# [Work order 1]
List every person the opinion letter about Tahoe wildfire safety mentions by name.
# [Work order 2]
Pick up the opinion letter about Tahoe wildfire safety after its last sentence and carry it forward.

# [Extract to read]
==================================================

In a recent letter to TRPA a group of conservation and environmental organizations expressed concerns over what they say is a failure to produce a detailed evacuation capacity study. That would be to determine how quickly visitors and residents could safely leave the area in the event of a fast-moving wildfire. They want any new projects to be suspended prior to such a TRPA study being completed. That would include affordable housing projects.

As a 51-year resident of Tahoe their letter caused me to have Deja vu all over again regarding what must be amnesia on their part. There ought to be a name for their condition, perhaps Dej amnesia or maybe Amnesia vu. Here’s why.

First of all, we are not dealing with a natural forest but rather an unnatural second growth forest. When John C. Fremont wrote about our forests, he wrote that a person could ride a horse at a gallop through the forest with ease and that a wagon team could easily go between the trees. That was because those trees were the gigantic Sugar Pines spaced 40 feet apart like the ones, we see at Camp Richardson and Kiva Beach. Then the silver mines demanded wood, each using a chord of wood per hour to run machinery to pump in fresh air and pump out the hot volcanic heated water. Nearly every large tree in the basin was cut down about 165 years ago leaving some sapling Sugar Pines but also allowing the Tamarack to encroach. The Tamaracks were clearly choking each other out of water, so that many were dying. When TRPA came to Tahoe in the late 1960s early 1970s, they soon froze development and closed side exit roads through neighborhoods. The extreme environmental groups stopped the thinning of the forests that were beginning to die in great numbers as they choked each other out. At that time the U.S. Forest Service had a more saws off policy but when they did try to do thinning projects, they were stopped either by TRPA, or lawsuits by the League to Save Lake Tahoe and Sierra Club. Their written and spoken fear was that logging companies would make a profit from thinning our forests. Now the wood is not profitable and is very costly to remove with little commercial value.



I remember as early as the 1980s being a part of bringing state and federal politicians out on the lake to show them the dead and dying trees that were visible from the boats. Here we are 40 years later dealing with the huge potential conflagration caused by the very agencies and organizations pledged with all good intentions to protect our environment. That is the deja vu part.

In January of 2004 Fire Chief Whitelaw, myself on behalf of the Chamber and State Senator Tim Leslie met in Washington DC with Senator Diane Feinstein and Congressman Doolittle to show them a film about what would happen if we didn’t allow mechanical thinning of our stream zones. In April that same year 300 people including every agency, including all the environmental groups gathered at LTCC to see the film and to hear especially Senator Feinstein tell them that if they didn’t change their ways that they would be responsible for possibly burning down our community. They did nothing. On June 24th 2007 the Angora fire that burned down 254 homes was stopped by firefighters literally off the back decks of Gardner Mountain homes and rocks throw from the high school. Many of the homes belonged to those same people from agencies and groups who thought they knew best. They finally got the message.



Since then, every professional fire agency in the basin in coordination with Caltrans and transportation experts have worked together to create numerous constantly updated what if plans. The prosperity Center worked tirelessly to initiate a system of cameras that cover the entire basin with fire watch cameras. The City of SLT has hired about ten new firemen purchased new equipment and reopened station # 2. Fire Wise Councils for cleaning up private property meet regularly. STPUD started on an aggressive program to ring the town with upsized water lines and installed hundreds of fire hydrants spaced about 500 feet apart. They even put fire hose hookups on the wastewater export line in Meyers.

==================================================

# [Data for review]
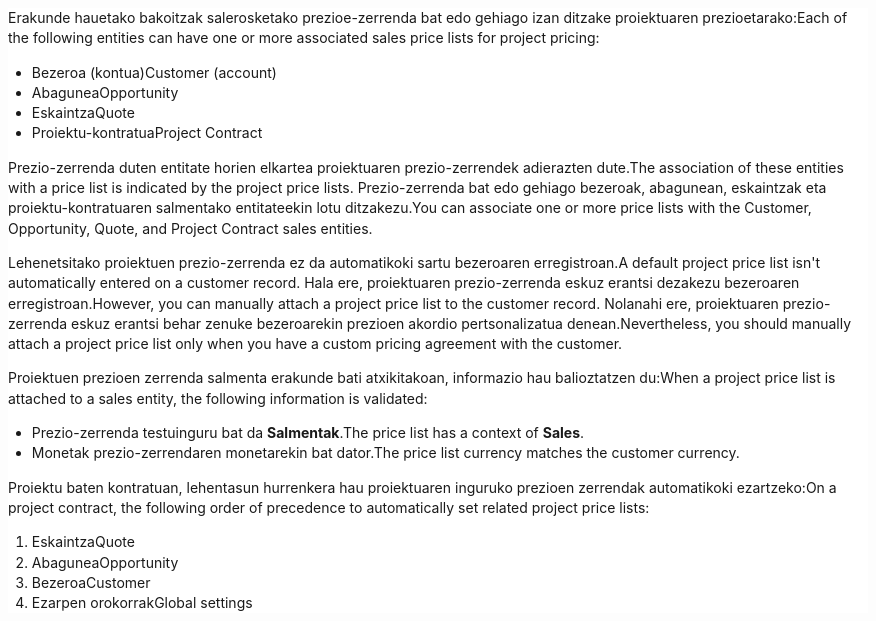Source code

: <span data-ttu-id="5b1d5-150">Erakunde hauetako bakoitzak salerosketako prezioe-zerrenda bat edo gehiago izan ditzake proiektuaren prezioetarako:</span><span class="sxs-lookup"><span data-stu-id="5b1d5-150">Each of the following entities can have one or more associated sales price lists for project pricing:</span></span>

- <span data-ttu-id="5b1d5-151">Bezeroa (kontua)</span><span class="sxs-lookup"><span data-stu-id="5b1d5-151">Customer (account)</span></span> 
- <span data-ttu-id="5b1d5-152">Abagunea</span><span class="sxs-lookup"><span data-stu-id="5b1d5-152">Opportunity</span></span> 
- <span data-ttu-id="5b1d5-153">Eskaintza</span><span class="sxs-lookup"><span data-stu-id="5b1d5-153">Quote</span></span> 
- <span data-ttu-id="5b1d5-154">Proiektu-kontratua</span><span class="sxs-lookup"><span data-stu-id="5b1d5-154">Project Contract</span></span>

<span data-ttu-id="5b1d5-155">Prezio-zerrenda duten entitate horien elkartea proiektuaren prezio-zerrendek adierazten dute.</span><span class="sxs-lookup"><span data-stu-id="5b1d5-155">The association of these entities with a price list is indicated by the project price lists.</span></span> <span data-ttu-id="5b1d5-156">Prezio-zerrenda bat edo gehiago bezeroak, abagunean, eskaintzak eta proiektu-kontratuaren salmentako entitateekin lotu ditzakezu.</span><span class="sxs-lookup"><span data-stu-id="5b1d5-156">You can associate one or more price lists with the Customer, Opportunity, Quote, and Project Contract sales entities.</span></span>

<span data-ttu-id="5b1d5-157">Lehenetsitako proiektuen prezio-zerrenda ez da automatikoki sartu bezeroaren erregistroan.</span><span class="sxs-lookup"><span data-stu-id="5b1d5-157">A default project price list isn't automatically entered on a customer record.</span></span> <span data-ttu-id="5b1d5-158">Hala ere, proiektuaren prezio-zerrenda eskuz erantsi dezakezu bezeroaren erregistroan.</span><span class="sxs-lookup"><span data-stu-id="5b1d5-158">However, you can manually attach a project price list to the customer record.</span></span> <span data-ttu-id="5b1d5-159">Nolanahi ere, proiektuaren prezio-zerrenda eskuz erantsi behar zenuke bezeroarekin prezioen akordio pertsonalizatua denean.</span><span class="sxs-lookup"><span data-stu-id="5b1d5-159">Nevertheless, you should manually attach a project price list only when you have a custom pricing agreement with the customer.</span></span> 

<span data-ttu-id="5b1d5-160">Proiektuen prezioen zerrenda salmenta erakunde bati atxikitakoan, informazio hau balioztatzen du:</span><span class="sxs-lookup"><span data-stu-id="5b1d5-160">When a project price list is attached to a sales entity, the following information is validated:</span></span>

- <span data-ttu-id="5b1d5-161">Prezio-zerrenda testuinguru bat da **Salmentak**.</span><span class="sxs-lookup"><span data-stu-id="5b1d5-161">The price list has a context of **Sales**.</span></span> 
- <span data-ttu-id="5b1d5-162">Monetak prezio-zerrendaren monetarekin bat dator.</span><span class="sxs-lookup"><span data-stu-id="5b1d5-162">The price list currency matches the customer currency.</span></span> 

<span data-ttu-id="5b1d5-163">Proiektu baten kontratuan, lehentasun hurrenkera hau proiektuaren inguruko prezioen zerrendak automatikoki ezartzeko:</span><span class="sxs-lookup"><span data-stu-id="5b1d5-163">On a project contract, the following order of precedence to automatically set related project price lists:</span></span>

1. <span data-ttu-id="5b1d5-164">Eskaintza</span><span class="sxs-lookup"><span data-stu-id="5b1d5-164">Quote</span></span>
2. <span data-ttu-id="5b1d5-165">Abagunea</span><span class="sxs-lookup"><span data-stu-id="5b1d5-165">Opportunity</span></span>
3. <span data-ttu-id="5b1d5-166">Bezeroa</span><span class="sxs-lookup"><span data-stu-id="5b1d5-166">Customer</span></span> 
4. <span data-ttu-id="5b1d5-167">Ezarpen orokorrak</span><span class="sxs-lookup"><span data-stu-id="5b1d5-167">Global settings</span></span>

==================================================

# [Written reply 1]
John C. Fremont, Fire Chief Whitelaw, State Senator Tim Leslie, Senator Diane Feinstein, Congressman Doolittle

# [Written reply 2]
It is painfully obvious that more needs to be done not only to clear out our dead and dying trees and ladder fuels on private property but absolutely more needs to be done on the hundreds of lots owned by the CTC and U.S. Forest Service. However, it is important to note that the CTC and Forest Service, knowing that the winds come predominately from the Southwest, virtually saved our town from the Caldor Fire by clearing what they call the Wildland Urban Interface, ( WUI.) It is basically a fire break created by cutting down all the dead and dying trees. Those who are against the clearing of the dead and dying trees, if listened to yet again, might find themselves in the same poor historical grouping as those who refused to listen to Senator Feinstein. TRPA led by Julie Reagan has started to recognize truth over emotions, but is now being beset by conservation groups who feel their ideaollogy is being betrayed. We can no longer bow to their wrong minded demands.

The bottom line is that the true professionals have been hard at work on what actually works in the actual science of firefighting, not acquiescing to what arm chair quarterbacks and second guessers say. The dense forest they are dealing with was created by the wrong policies promulgated by those with well-intentioned but uneducated people with emotional reasoning, The professionals are doing their best with the funds and employees they have.

That is where the Amnesia comes in. Now those same agenda-driven, junk science conservation agencies and organizations are demanding that all projects (that includes affordable housing) be stopped until they are satisfied that there is an evacuation plan in place that they as non-fire professionals approve. It appears that their underlying reason is that they are worried that those in the new apartments might clog their ability to exit during a fire. Those few apartments we manage to get built will be spread throughout the town and will be close to the main arteries. The amnesia includes the memory that in 2021 when the Caldor Fire rushed towards our community that the fire agencies wisely sent all the tourists packing two days in advance and then amazingly evacuated the City and Meyers residents (roughly 30,000 people), in about four hours. That seems like a decent plan. Those complaining are making it about population density. Our population has not increased and is infact slightly lower than average.It is really about decades of failed forest policies.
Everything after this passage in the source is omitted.